**Extract:**
--------------------------------------------------
What is best piece of advice you ever received regarding college selection process for your child?

Just a word of warning about “demonstrated interest.” We may have been an “outlier” family because of our “doughnut hole” status, but we did not see any correlation between how much interest the kid demonstrated in many selective liberal arts colleges (SLACs) and outcomes, unless being wait-listed counts as a good outcome! I suspect that a lot of the SLACs that factor “demonstrated interest” into admissions decisions have begun to up the “proof” required by favoring ED applicants or those RD applicants they persuade to switch to ED2. (Now THAT’s “demonstrated interest”!) My son was wait-listed at schools he demonstrated boatloads of interest in while being admitted to other, peer institutions, that he didn’t (for a variety of reasons) show as much love to.

I want to add that the best advice I learned here on CC was that a lot of students (especially boys) change tremendously their senior year of high school. I had a kid dead-set on attending a SLAC, who very late in the process discovered that was not the experience he wanted at all. Strong liberal arts community? Yes, but not at a place with <5,000 students. He is someone who very possibly could have ended up at a bad fit for him if he’d been accepted at his ED school, never mind the out-of-pocket costs! (The pressure to apply ED can be enormous when you have an unhooked student grasping for any “tip” he can come up with. Please tread VERY CAREFULLY with ED applications.)
--------------------------------------------------
**Parts of the exercise:**
1. In the post on college selection advice, why does the writer warn parents to be very careful with ED applications? Answer in one to three sentences.
2. Continue the post on college selection advice from where it stops.
--------------------------------------------------
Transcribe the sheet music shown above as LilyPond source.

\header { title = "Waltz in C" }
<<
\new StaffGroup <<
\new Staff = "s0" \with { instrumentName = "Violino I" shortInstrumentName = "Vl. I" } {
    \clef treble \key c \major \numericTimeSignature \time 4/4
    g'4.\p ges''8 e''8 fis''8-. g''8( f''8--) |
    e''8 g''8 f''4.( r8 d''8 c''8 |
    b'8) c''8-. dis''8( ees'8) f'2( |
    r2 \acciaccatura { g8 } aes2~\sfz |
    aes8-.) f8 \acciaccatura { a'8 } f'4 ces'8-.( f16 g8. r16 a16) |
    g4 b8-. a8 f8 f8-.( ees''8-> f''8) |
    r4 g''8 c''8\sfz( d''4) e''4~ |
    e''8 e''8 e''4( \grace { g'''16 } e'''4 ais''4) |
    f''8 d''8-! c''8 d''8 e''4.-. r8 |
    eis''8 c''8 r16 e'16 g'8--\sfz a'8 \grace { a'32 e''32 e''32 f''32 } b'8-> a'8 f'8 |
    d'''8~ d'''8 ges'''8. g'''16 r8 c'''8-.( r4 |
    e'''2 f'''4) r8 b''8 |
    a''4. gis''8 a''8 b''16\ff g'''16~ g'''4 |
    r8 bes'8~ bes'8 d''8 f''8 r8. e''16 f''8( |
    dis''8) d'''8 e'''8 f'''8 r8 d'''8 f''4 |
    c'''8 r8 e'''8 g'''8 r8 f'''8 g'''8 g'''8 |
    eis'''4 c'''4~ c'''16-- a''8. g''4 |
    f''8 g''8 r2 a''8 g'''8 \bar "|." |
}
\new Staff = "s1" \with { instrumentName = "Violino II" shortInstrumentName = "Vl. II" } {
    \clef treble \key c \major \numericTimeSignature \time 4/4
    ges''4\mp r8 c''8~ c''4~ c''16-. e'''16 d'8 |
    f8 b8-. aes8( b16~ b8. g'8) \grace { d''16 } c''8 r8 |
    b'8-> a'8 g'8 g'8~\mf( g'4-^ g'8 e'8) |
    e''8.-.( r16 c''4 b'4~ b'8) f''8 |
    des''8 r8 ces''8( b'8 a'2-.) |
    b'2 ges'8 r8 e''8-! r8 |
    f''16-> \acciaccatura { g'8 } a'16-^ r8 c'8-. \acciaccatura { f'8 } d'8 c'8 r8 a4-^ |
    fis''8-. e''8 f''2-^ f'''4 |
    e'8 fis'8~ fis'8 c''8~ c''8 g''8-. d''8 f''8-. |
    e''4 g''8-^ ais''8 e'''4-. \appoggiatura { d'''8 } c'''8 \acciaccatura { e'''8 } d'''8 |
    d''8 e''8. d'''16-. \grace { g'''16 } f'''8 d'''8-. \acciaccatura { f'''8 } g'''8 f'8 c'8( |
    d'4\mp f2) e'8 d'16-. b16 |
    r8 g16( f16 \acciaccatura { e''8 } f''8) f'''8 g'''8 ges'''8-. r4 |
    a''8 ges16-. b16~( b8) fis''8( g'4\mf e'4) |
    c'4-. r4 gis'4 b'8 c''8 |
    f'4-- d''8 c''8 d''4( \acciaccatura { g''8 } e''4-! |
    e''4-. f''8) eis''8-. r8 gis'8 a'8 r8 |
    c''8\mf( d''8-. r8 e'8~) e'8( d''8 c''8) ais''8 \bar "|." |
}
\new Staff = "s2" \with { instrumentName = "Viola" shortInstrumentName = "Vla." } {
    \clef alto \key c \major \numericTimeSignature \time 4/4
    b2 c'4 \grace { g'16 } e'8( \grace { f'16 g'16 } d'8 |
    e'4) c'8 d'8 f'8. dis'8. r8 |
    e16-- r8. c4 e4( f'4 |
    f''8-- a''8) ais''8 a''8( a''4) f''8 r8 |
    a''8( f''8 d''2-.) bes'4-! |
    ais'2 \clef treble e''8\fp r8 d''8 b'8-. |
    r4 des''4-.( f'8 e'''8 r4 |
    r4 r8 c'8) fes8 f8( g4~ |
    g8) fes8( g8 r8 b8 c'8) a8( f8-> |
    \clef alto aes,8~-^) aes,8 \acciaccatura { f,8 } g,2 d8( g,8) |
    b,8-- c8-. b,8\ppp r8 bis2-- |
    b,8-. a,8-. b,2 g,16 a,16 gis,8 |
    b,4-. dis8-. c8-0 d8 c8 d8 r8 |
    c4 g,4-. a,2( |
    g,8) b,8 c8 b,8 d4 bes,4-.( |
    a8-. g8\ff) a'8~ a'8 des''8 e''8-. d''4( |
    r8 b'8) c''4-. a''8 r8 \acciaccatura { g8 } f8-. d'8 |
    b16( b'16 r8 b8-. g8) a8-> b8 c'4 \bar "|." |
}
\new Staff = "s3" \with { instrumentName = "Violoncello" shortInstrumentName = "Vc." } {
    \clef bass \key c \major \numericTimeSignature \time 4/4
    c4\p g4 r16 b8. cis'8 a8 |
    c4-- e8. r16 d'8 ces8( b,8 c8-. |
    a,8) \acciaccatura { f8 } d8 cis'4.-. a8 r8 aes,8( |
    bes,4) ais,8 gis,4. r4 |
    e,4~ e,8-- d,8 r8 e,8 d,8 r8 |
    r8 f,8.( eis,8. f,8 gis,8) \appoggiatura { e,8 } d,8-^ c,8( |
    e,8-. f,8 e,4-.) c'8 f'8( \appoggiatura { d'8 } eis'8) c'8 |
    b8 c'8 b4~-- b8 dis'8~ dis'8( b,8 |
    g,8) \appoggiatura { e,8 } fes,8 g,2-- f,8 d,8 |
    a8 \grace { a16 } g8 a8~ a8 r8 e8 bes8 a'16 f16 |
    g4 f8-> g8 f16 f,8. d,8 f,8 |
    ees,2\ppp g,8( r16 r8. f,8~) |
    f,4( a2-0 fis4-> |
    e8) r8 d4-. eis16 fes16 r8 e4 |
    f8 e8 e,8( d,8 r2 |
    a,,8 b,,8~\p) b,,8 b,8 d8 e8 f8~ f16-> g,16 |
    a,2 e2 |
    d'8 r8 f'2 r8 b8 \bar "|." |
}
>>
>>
--------------------------------------------------
**Responses to the tasks:**
1. Many students, especially boys, change a great deal in their senior year of high school. The writer's son was set on a small liberal arts college but discovered very late that he did not want that experience. If his ED school had accepted him, he could have ended up at a bad fit, and the family would have faced the out-of-pocket costs.

2.
I also want to reiterate what others have said about running the NPCs BEFORE your students starts submitting applications. While the better privates no doubt offer the best FA, they won’t necessarily be more affordable for YOUR family if you fall into the doughnut hole as well. So get the applications done for your state flagship (if it’s affordable) and some other automatic merit schools if it looks like the EFCs at your child’s favorite schools are keeping you up at night. However, IF you know you can afford the better schools, be prepared that your kid may have no interest in free tuition or free rides. Don’t change the terms on the kid at the last minute unless something drastic happens at the 11th hour (like a job loss or a serious health crisis). It’s just not fair to the kid.

Be open and honest with your student about what you can afford; I do not recommend applying to schools just to see if the student can “get in” if you KNOW you can’t afford it. Why waste everybody’s time? Knowing that you need a merit award to make it affordable is different, but make it clear to you kid that schools like that are long-shots at best.